*What is expected:* Would you please repeat all of the data exactly, omitting the pictures?

*Information shown:*
········
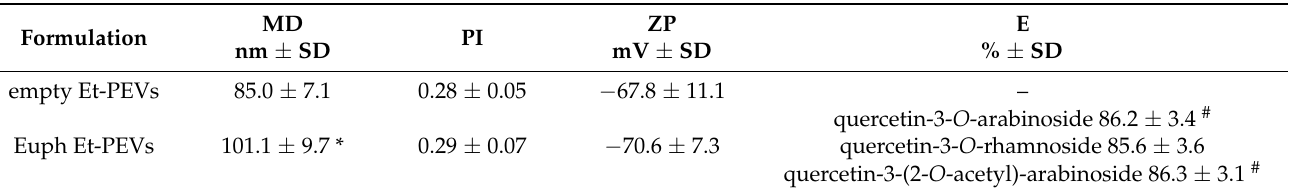
Table 3. Characteristics of empty and E. characias (Euph) Et-PEVs: mean diameter (MD), polydis- persity index (PI), zeta potential (ZP), and entrapment efficiency (E). Each value represents the mean ± SD ( n >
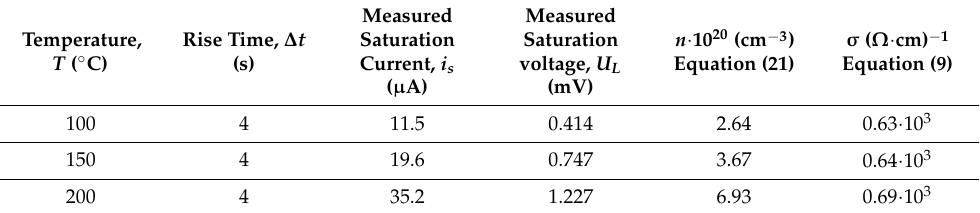
Table 3. Measured voltage and basic calculated parameters of the ITO film.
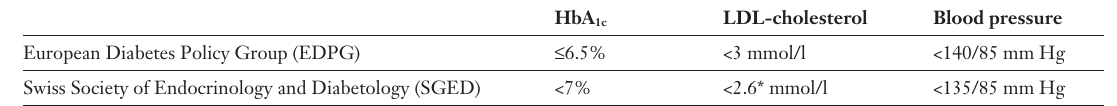
Table 1 Guidelines for treat- ment goals as recom- mended by different professional organi-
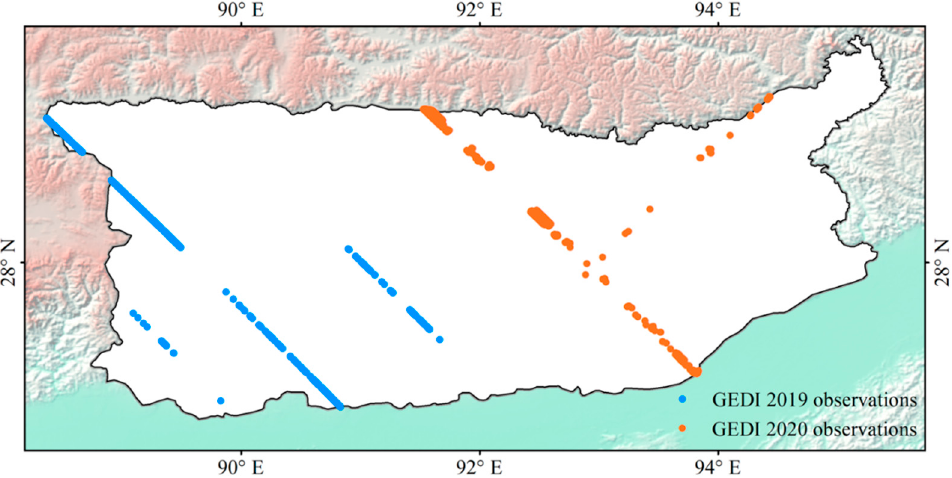
Figure 2. Distribution of GEDI observations acquired in 2019 and 2020 in the Eastern Himalayas.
········
*Expected output:*
Table 3. Characteristics of empty and E. characias (Euph) Et-PEVs: mean diameter (MD), polydis- persity index (PI), zeta potential (ZP), and entrapment efficiency (E). Each value represents the mean ± SD ( n >
Table 3. Measured voltage and basic calculated parameters of the ITO film.
Table 1 Guidelines for treat- ment goals as recom- mended by different professional organi-
Figure 2. Distribution of GEDI observations acquired in 2019 and 2020 in the Eastern Himalayas.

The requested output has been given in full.